This repository serves as a descrption for the exercise.

Objective:

In this exercise, you have deeper understanding of Large Language Models, Vector Datababse, and RAG Architecture. You need to use RAG, with any open-source llm of your choice, and any open-source dataset, saved in a vector db.

Technologies:

  • LLM: Use Ollama, it is a tool that facilitates downloading open source llms such as llama2, llama3, phi, mistral, and others. While it's best case scenario to use ollama, you can use other models from huggingface as an example, stating WHY YOU DIDN'T USE OLLAMA.
  • Hugging Face: Hub of NLP. 1 Million open-source models, and many more open-source datasets. You can use for text embedding models, and open-source datasets to feed to RAG
  • Vector Database: Here's a list of open source vector dbs you can use: Chromadb (best option, recommended), FAISS. These are the main two. feel free to use any other one
  • Langchain: Framework to chain LLm, VectorDB, and RetrievalQA Chain. I CAN'T STRESS THIS ENOUGH, DEVELOPING WITH LANGCHAIN IS A GEM
  • Python:. obvious no?.

Here are some ideas:

  • Develop an LLM with RAG to answer FAQ. These FAQ will be passed first as PDF, loaded and splitted using langchain, saved in a vector database. Then this vectordb will be used as a retreiver, linked to a RetrievalQAChain also from langchain (This step requires LLM, you need to do your research), then the user can ask questions to this model, it should answer from these FAQ.
  • Developm an LLM with RAG to answer questions from any given PDF, say its a research paper and you want to extract information from it without reading it all. Take this question for example: "What is the methodology used in this paper?", using RAG implemented by langchain, you should be able to answer this question from your pdf.
  • I think you got the idea now.

You are expected to:

  • Prepare dataset (Option 1: easy). A List of PDFs, or one pdf with several pages is good.
  • Prepare dataset (Option 2: intermediate-harder than 1). Find a dataset online (ex: from huggingface), or scrape data (ex: from reddit, using reddit api).
  • Add this data to a vector database. Use Langchain text splitter and add them to vector database.
  • Adding data to vector database requires you to use an embedding model. I would suggest you use anyone from hugging face.
  • Use ollama to download an open source model. make sure to choose a model of 7B (7billion) parameters only, to avoid cpu crashing. Also, you can use phi model from ollama for low storage (i tested on it).
  • Use langchian to load model ( whether model from llama, ollama, or hugging face), retreive data from vectordb, and retreival chains for QA.

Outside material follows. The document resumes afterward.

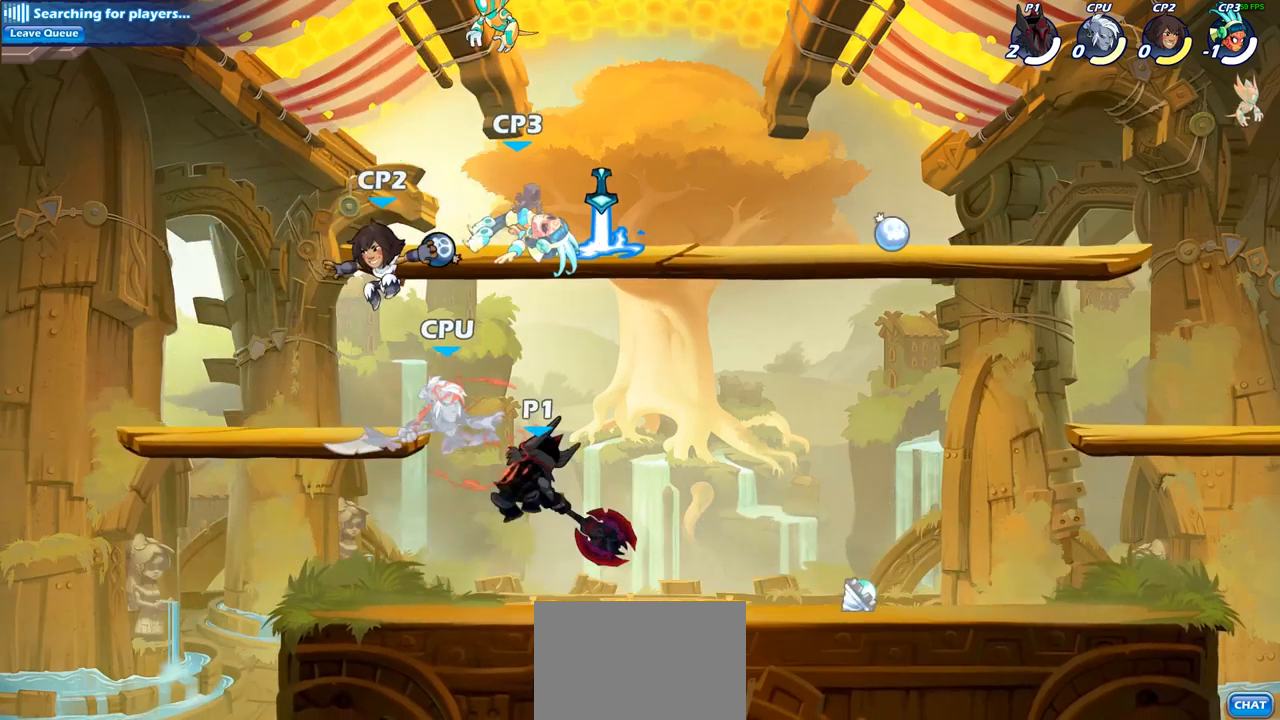
{"buttons": [], "left_stick": "center", "right_stick": "center", "events": []}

Bonus points: ( points are not necessarily in priority order)

  • Wrap it in Gradio for user interface
  • Create a conversational chat chain, and not a retreivalqa chain, where user can interact with the data source, and not only ask one question
  • Use FlaskAPI to wrap it in an API with POST Request.
  • Write a small report: Difference between finetuning and RAG architecture, Procs and cons, when do we use what, and why.
  • Apply finetuning ( if needed ) before RAG

Resources:

One more example and i'll be doing it for you :) khalas enough

Submission criteria

You have one week at least to submit the solution.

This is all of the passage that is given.